- From: Ben Peters <Ben.Peters@microsoft.com>
- Date: Wed, 20 Aug 2014 01:17:04 +0000
- To: Daniel Cheng <dcheng@chromium.org>, "Hallvord R. M. Steen" <hsteen@mozilla.com>
- CC: "James M. Greene" <james.m.greene@gmail.com>, public-webapps <public-webapps@w3.org>
On Tue, Aug 19, 2014 at 10:08 AM, Daniel Cheng <dcheng@chromium.org> wrote: > > On Tue, Aug 19, 2014 at 3:36 AM, Hallvord R. M. Steen <hsteen@mozilla.com> wrote: >> >> > Does anyone else have input for/against this? >> >> Conceptually, I guess RTF sort of covers the same use cases as HTML. That doesn't necessarily mean we should not add it. >> >> I don't have "input" as such, but I have a few questions: >> Is there any widely used software that writes RTF data to the system clipboard but *not* HTML? >> >> If there's RTF on the clipboard and you try pasting into a rich text editing element, does any browser convert RTF to HTML to preserve the formatting? > > > Chrome Mac should (though I've never tested this functionality).
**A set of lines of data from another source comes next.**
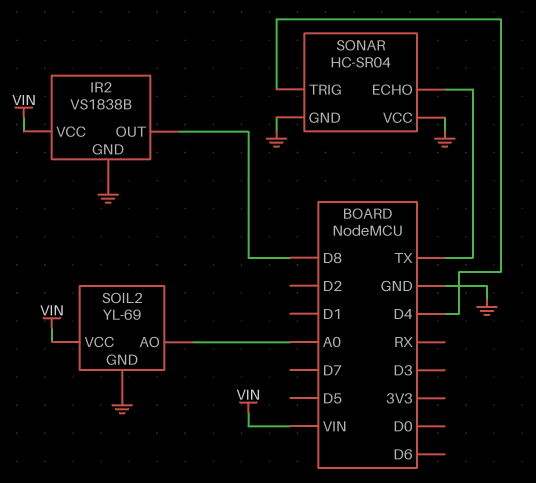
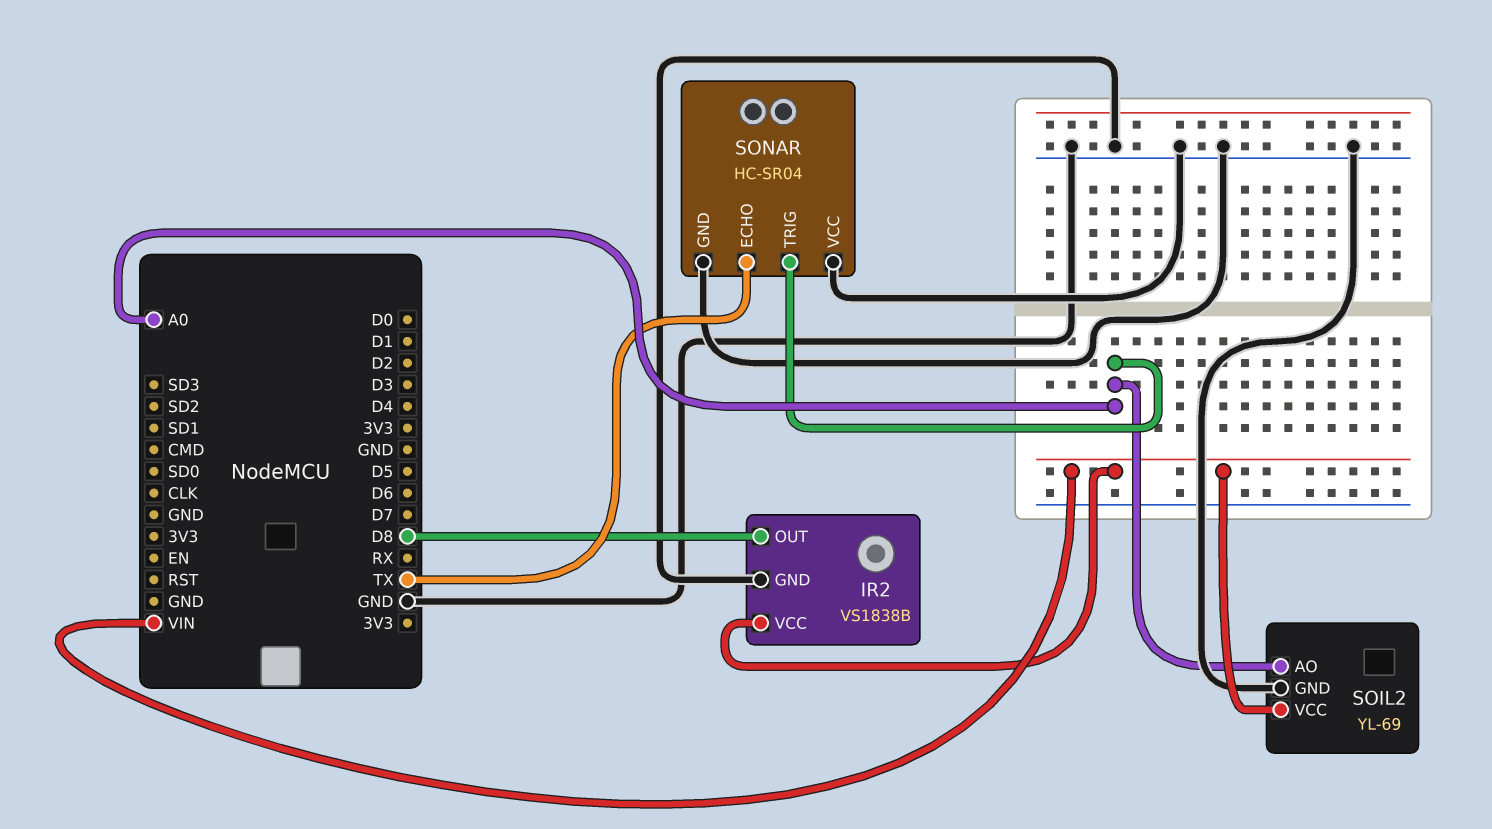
SONAR pin TRIG: D4 -> A0

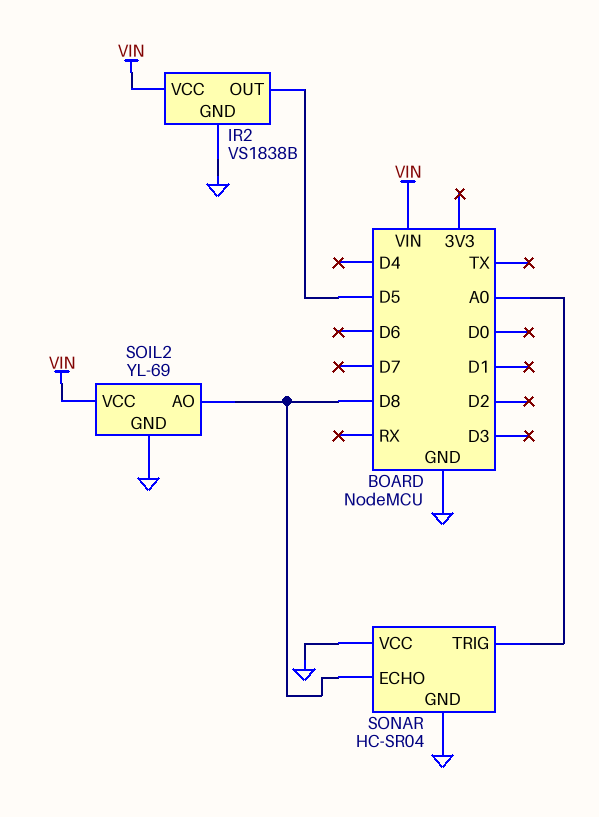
IR2 pin OUT: D8 -> D5
SOIL2 pin AO: A0 -> D8
SONAR pin ECHO: TX -> D8

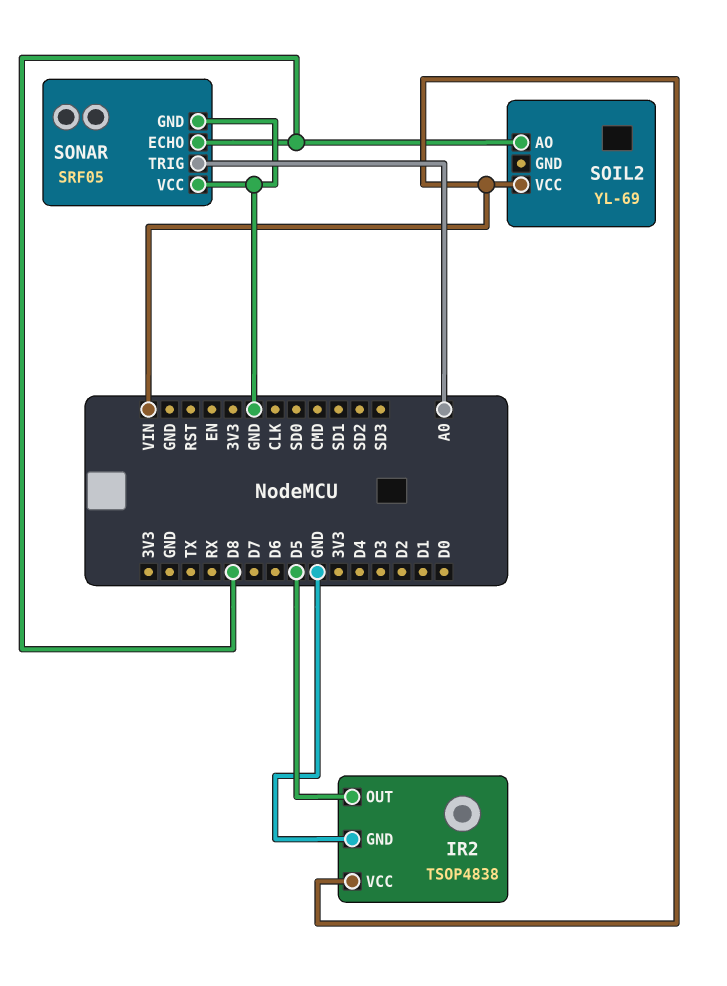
IR2: VS1838B -> TSOP4838
SOIL2 pin GND: GND -> none
SONAR: HC-SR04 -> SRF05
I think the code for this was inherited from Camino, so Firefox may have this as well. It's not common--it's only implemented on Mac because there's some platform support already for parsing RTF into a NSAttributedString and then dumping the result as HTML. Internet Explorer puts RTF on the clipboard during copy (as well as HTML, text, etc), so yes we should allow developers to access it.